▸ Text under study:

· · · · · · ·

I recently read L Sprague de Camp’s seminal anthology, Swords & Sorcery, published in 1963, which was perhaps the first mass-market book to define the genre. De Camp followed it with a number of similar volumes, but the first contains fiction by Poul Anderson, Robert E Howard, Lord Dunsany, Henry Kuttner, Fritz Leiber, H P Lovecraft, C L Moore and Clark Ashton Smith. I love Fritz Leiber’s tales of Fafhrd & the Gray Mouser, and I love Clark Ashton Smith‘s decadent-fatalistic fantasies too, but the story that struck me as the most purely sword & sorcerous, and which most made it clear why its sword-swinging protagonist deserved to be the hero of his own tale, was Robert E Howard’s “Shadows in the Moonlight”. Whereas Leiber’s tales are carried along as much by their playful wit and comic undermining of the heroism of their twin leads, and Smith’s by an archaic word-magic and a deep sense of the cosmic un-heroicism of all human beings, Howard’s writing leaves you in no doubt that Conan is meant to be read as a hero, not an ironic comment on one. And this, to me, seems very much what sword & sorcery, at its purest, should be about. It is hero-fiction.

Much has been made of Howard’s invention of Conan — though perhaps “discovery” is a better word, because in Howard’s own words:

“I know that for months I had been absolutely barren of ideas, completely unable to work up anything sellable. Then the man Conan seemed suddenly to grow up in my mind without much labor on my part and immediately a stream of stories flowed off my pen — or rather off my typewriter — almost without effort…” [Letter to Clark Ashton Smith, Dec 1933]

As Anthony Storr points out, in his book The Dynamics of Creation, a period of apparent creative sterility can be the necessary precursor to a sudden burst of major creation, as a lot of work is being done unconsciously all the while, and although the actual details of Howard’s creation of Conan (his first Conan story was in fact a rewrite of a previously-rejected King Kull story, and many of the subsequent tales went through several drafts, rather than simply “flowing” into being) it certainly seems that the feeling, at least, that Howard is describing was true: in a way, Conan arrived like the solution to a creative problem Howard had been chewing over for some time, and the fact that his first tale was a rewrite of a story initially featuring a different character even seems to back this up. Where King Kull failed, Conan succeeded, and continued to do so. It is as though Conan simply encapsulated that much more of what Howard wanted to say.

So what was the creative problem Conan was designed to solve?

Every author has, in their imagination, an image of the world as it appears to them, and those that create heroic characters can be seen as doing so as a means of finding the perfect person to exist in that world, and to meet its various challenges. (Colin Wilson, in The Craft of the Novel, puts forward the idea that all novels can be seen as thought experiments in how to live, and shows how, for instance, George Bernard Shaw only truly found himself as a writer when he discovered a type of hero who embodied his worldview.) In a way, then, the hero and the world the writer creates can be seen as answering each other.

· · · · · · ·

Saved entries
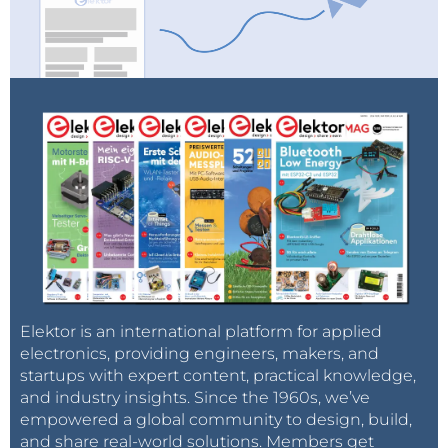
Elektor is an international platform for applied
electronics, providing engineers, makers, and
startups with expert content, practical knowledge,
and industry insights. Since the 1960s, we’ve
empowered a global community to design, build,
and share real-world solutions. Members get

· · · · · · ·

▸ Your tasks:
[1] According to the essay on sword and sorcery, what was Howard's first Conan story actually?
[2] List every author whose fiction the essay on sword and sorcery says appears in de Camp's first anthology.
[3] Carry on the essay on sword and sorcery from its final sentence.

▸ Outputs in order:
[1] It was a rewrite of a previously rejected King Kull story.

[2] Poul Anderson, Robert E Howard, Lord Dunsany, Henry Kuttner, Fritz Leiber, H P Lovecraft, C L Moore, Clark Ashton Smith

[3]
Take the first Conan story, “The Sword on the Phoenix”. Howard begins by providing us with a villain who is in many ways similar to his hero. Ascalante is plotting to remove Conan from the throne of Aquilonia, and though this may seem a villainous thing to do, we learn that Conan himself has only recently removed the previous king by violent means, so it can’t be mere intent that separates our hero from his opposite — Conan’s Hyperborea is a savage world, and getting to the top by murder is an entirely valid thing to do. Having learned of Ascalante’s plans, we shift to a scene with Conan, which parallels the scene with Ascalante in several ways. Ascalante, for instance, is introduced in the presence of the closest thing he has to a confidante (an enslaved sorcerer, the Numidian Thoth-amon); Conan, meanwhile, is introduced in the company of his closest friend, Prospero. Another minor parallel is how the talk, in both scenes, touches briefly on poets (one particular poet, Rinaldo, is involved in the plot to kill Conan). Ascalante is dismissive of the breed:

“Poets always hate those in power. To them perfection is always just behind the last corner, or beyond the next. They escape the present in dreams of the past and future.”

Conan has more respect for them:

“A great poet is greater than any king. His songs are mightier than my sceptre; for he has near ripped the heart from my breast when he chose to sing for me. I shall die and be forgotten, but Rinaldo’s songs will live forever.”

There are other similarities. Both Conan and Ascalante have small cadres of bodyguards who abandon them at a key point, and both have to face the same final trial alone. But of course the main point is that both are vying (one to gain, the other to retain) the kingship of Aquilonia — and, in a sense, Howard’s entire story-world.

There is a key difference between the two, the thing that makes Conan the hero and Ascalante the villain. Conan is a king, but is coming to realise that it’s not really what he wants. He made an excellent liberator, and slayer-of-kings, but now he’s on the throne, he feels hemmed in by responsibility. He’s not interested in exercising power for the sake of it, but wants to follow his own path, be his own man. Being a king seemed a good way of doing that at the time, but now it limits him. Ascalante, on the other hand, longs for power, and we can be sure he’ll enjoy tyrannising his fellow men as much as he can once he gets it. Ascalante is endlessly duplicitous, plotting to betray even his closest cohorts, while Conan is simply as you find him. If Conan doesn’t like you, he may lop off your head, but he won’t plot against you. And the reason for this difference is that Ascalante is civilised — is sick with the decadence of living at a remove from the pure, savage violence of the world in which the barbarian Conan was raised. Conan is a creature of instinct, appetites and action; Ascalante is a man of plots and plans, vengeance and resentment, greed and need.

This is a theme that runs throughout Howard’s tales. Civilisation, which provides comfort and security, separates men from true contact with the reality of life, and so breeds decadence, corruption, treachery, sorcery and perversity. Conan is a barbarian but is not uncouth — he may be brutal, but he is honest. He is intelligent, and cultured enough to enjoy a good poet, and to want to make an accurate map of the world as he knows it (which is what he’s doing at the start of “The Phoenix on the Sword”), but he’s in direct contact with his instincts, and acts on them without doubt or reserve. His over-civilised enemies, on the other hand, brood and stew their instincts, twisting them into treacherous plots and plans, and perverse desires.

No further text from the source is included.